What’s my motivation?

My wife taught me this one. She uses it a lot in business meetings, but it works just as well in lectures, one-to-ones, or any other situation where we are listening to someone else speak.

The challenge is that most people will listen to what the other person has to say — and that’s all. Now, do’t get me wrong, we should definitely have our ears open to the content of the other person’s discourse. To be truly great networkers, though, we need to go beyond just the words and listen for the reasons behind what they are saying, because that’s where the real person lives.

So, they’re telling us about a new product that their company is marketing. Great! This is good information. Now, why are they telling us about this? Are they trying to understand their target market? Do they need reassurance that the product is valuable? Are they looking for a referral? For what? Are they looking for clients or business partners? Do they need an introduction to someone who can help out in any of these areas?
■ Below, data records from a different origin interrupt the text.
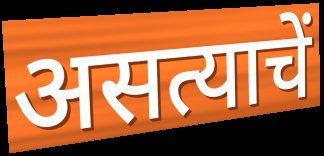
असत्याचें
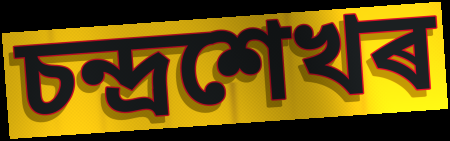
চন্দ্ৰশেখৰ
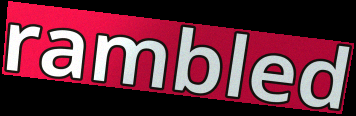
rambled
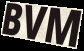
BVM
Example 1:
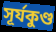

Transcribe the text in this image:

সূর্যকুণ্ড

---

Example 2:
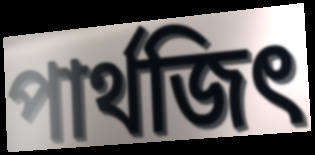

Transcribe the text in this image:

পার্থজিৎ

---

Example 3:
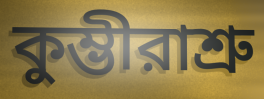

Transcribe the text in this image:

কুম্ভীরাশ্রু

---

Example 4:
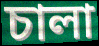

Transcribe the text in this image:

চালা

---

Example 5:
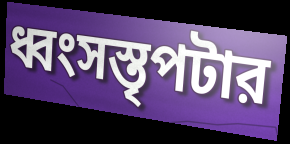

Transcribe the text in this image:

ধ্বংসস্তৃপটার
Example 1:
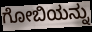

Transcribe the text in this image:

ಗೋಬಿಯನ್ನು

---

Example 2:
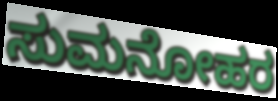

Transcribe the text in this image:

ಸುಮನೋಹರ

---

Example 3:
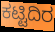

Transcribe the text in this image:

ಕಟ್ಟಿದಿರ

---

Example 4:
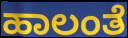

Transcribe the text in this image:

ಹಾಲಂತೆ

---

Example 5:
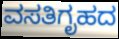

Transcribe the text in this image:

ವಸತಿಗೃಹದ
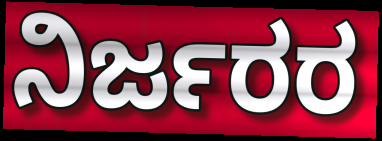
ನಿರ್ಜರರ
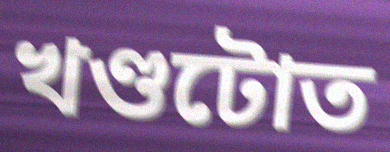
খণ্ডটোত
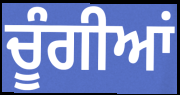
ਚੂੰਗੀਆਂ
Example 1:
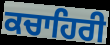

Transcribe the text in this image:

ਕਚਾਹਿਰੀ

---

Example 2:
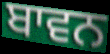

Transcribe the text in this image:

ਬਾਵਨ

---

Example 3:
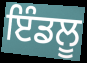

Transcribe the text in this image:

ਇੰਡਲੂ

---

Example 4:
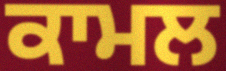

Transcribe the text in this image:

ਕਾਮਲ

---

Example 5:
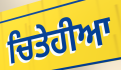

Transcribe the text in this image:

ਚਿਤੇਹੀਆ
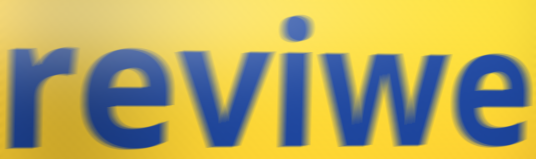
reviwe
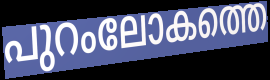
പുറംലോകത്തെ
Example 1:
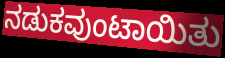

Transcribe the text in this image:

ನಡುಕವುಂಟಾಯಿತು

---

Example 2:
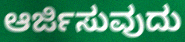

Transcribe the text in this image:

ಆರ್ಜಿಸುವುದು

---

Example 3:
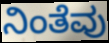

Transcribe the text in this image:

ನಿಂತೆವು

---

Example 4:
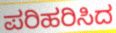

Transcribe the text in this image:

ಪರಿಹರಿಸಿದ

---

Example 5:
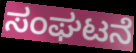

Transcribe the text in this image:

ಸಂಘಟನೆ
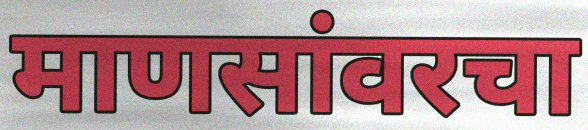
माणसांवरचा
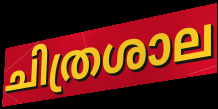
ചിത്രശാല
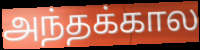
அந்தக்கால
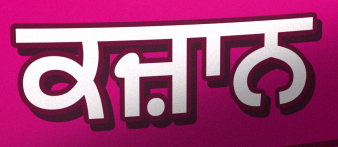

Of course, since we aren’t The Amazing Kreskin, we should go beyond attempting just to intuit their underlying motivation. Instead we should actually question them about it. If we think they are trying to hash out their target market, we might be able to help them along by just asking who would benefit from such a product or to whom they would prefer to sell it. If we think they are looking for reassurance, we might ask about people who love the product already.

If we show a level of interest beyond simply information gathering — if we ask about more than the product — then they will know that we care about them and their success. We are genuinely interested in them and aren’t merely waiting for them to stop talking.

And when we show that level of care, we shouldn’t be surprised when they respond with a similar level of interest and respect.